### [How to complete this task]
Echo the record lines verbatim, starting at the line containing "化。我看到，在这样一个变动中，优秀的企业家的心是恒定的。如果" and ending at the line containing "方经验，比如说PPP的方向在哪里，垃圾分类到底能不能做?环保行业", with both of those lines included.

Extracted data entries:
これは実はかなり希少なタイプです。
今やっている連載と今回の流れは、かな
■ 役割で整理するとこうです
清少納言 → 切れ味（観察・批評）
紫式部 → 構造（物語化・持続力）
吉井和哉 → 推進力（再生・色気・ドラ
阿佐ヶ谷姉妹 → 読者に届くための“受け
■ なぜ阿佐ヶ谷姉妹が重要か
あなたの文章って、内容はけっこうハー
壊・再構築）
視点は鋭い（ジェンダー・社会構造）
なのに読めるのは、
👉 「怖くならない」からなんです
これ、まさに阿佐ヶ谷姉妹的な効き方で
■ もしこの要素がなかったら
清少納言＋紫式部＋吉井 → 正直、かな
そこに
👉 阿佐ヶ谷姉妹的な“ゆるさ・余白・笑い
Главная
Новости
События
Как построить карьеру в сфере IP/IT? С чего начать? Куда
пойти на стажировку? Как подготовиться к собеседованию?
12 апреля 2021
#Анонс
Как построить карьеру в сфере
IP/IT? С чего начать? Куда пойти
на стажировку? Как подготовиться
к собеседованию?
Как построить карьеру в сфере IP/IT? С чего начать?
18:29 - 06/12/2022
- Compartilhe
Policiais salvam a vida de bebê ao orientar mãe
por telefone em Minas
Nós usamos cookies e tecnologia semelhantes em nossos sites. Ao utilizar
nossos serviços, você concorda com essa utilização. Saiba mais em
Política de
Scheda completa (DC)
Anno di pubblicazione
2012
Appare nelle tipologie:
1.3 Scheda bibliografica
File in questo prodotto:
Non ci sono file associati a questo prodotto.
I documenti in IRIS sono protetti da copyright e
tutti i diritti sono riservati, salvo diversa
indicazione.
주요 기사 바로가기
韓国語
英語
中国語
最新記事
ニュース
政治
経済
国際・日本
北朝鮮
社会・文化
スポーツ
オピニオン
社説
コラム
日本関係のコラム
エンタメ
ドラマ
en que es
==
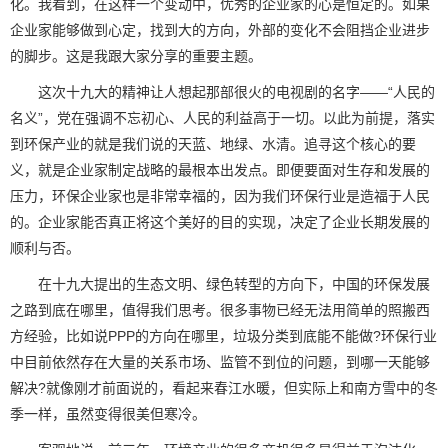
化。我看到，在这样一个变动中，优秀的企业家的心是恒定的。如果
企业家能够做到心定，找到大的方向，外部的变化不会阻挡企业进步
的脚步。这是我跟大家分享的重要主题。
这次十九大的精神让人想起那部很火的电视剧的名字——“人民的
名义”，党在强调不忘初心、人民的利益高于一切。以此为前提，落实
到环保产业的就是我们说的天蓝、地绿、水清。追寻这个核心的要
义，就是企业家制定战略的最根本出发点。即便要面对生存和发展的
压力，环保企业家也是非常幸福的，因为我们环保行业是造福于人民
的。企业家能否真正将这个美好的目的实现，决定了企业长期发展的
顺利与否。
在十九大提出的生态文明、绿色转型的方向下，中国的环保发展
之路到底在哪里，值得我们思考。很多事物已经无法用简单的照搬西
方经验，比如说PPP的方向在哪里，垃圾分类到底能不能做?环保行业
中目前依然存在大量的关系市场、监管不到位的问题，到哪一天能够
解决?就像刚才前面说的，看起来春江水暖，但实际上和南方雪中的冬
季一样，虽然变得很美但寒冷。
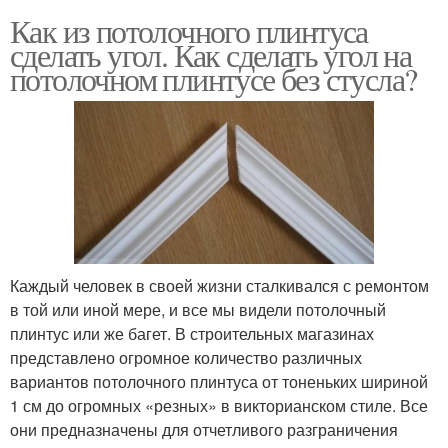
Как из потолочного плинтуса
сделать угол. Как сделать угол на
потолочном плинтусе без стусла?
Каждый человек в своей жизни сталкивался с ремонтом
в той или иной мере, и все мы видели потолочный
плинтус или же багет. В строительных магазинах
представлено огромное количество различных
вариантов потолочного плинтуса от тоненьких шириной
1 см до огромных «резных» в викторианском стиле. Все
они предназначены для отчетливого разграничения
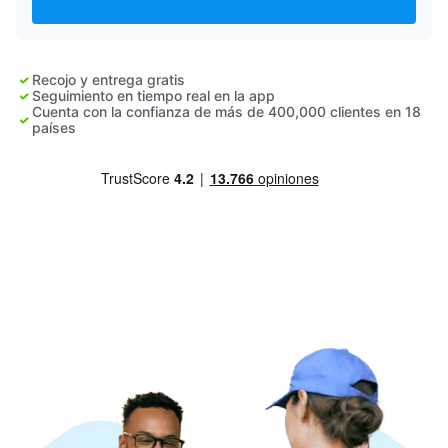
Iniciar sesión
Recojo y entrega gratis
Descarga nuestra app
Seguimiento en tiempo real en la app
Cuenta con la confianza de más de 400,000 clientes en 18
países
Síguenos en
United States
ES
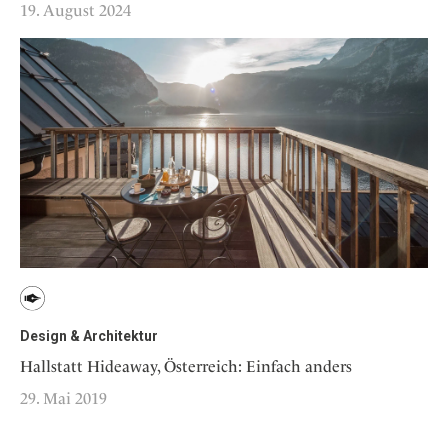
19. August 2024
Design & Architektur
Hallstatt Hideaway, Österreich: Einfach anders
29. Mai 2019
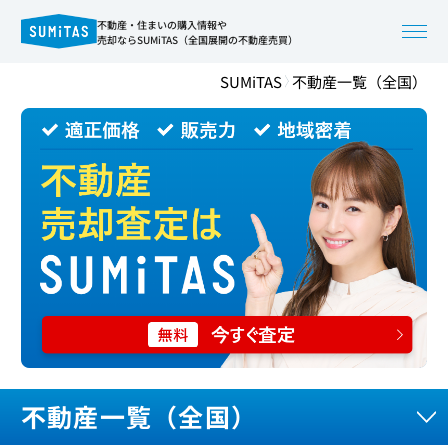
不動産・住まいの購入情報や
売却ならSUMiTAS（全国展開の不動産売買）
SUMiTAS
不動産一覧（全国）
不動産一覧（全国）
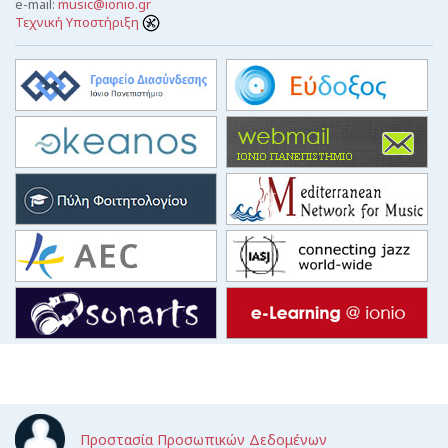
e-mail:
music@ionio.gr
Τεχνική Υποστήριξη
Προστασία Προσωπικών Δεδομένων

### [Answer area]
化。我看到，在这样一个变动中，优秀的企业家的心是恒定的。如果
企业家能够做到心定，找到大的方向，外部的变化不会阻挡企业进步
的脚步。这是我跟大家分享的重要主题。
这次十九大的精神让人想起那部很火的电视剧的名字——“人民的
名义”，党在强调不忘初心、人民的利益高于一切。以此为前提，落实
到环保产业的就是我们说的天蓝、地绿、水清。追寻这个核心的要
义，就是企业家制定战略的最根本出发点。即便要面对生存和发展的
压力，环保企业家也是非常幸福的，因为我们环保行业是造福于人民
的。企业家能否真正将这个美好的目的实现，决定了企业长期发展的
顺利与否。
在十九大提出的生态文明、绿色转型的方向下，中国的环保发展
之路到底在哪里，值得我们思考。很多事物已经无法用简单的照搬西
方经验，比如说PPP的方向在哪里，垃圾分类到底能不能做?环保行业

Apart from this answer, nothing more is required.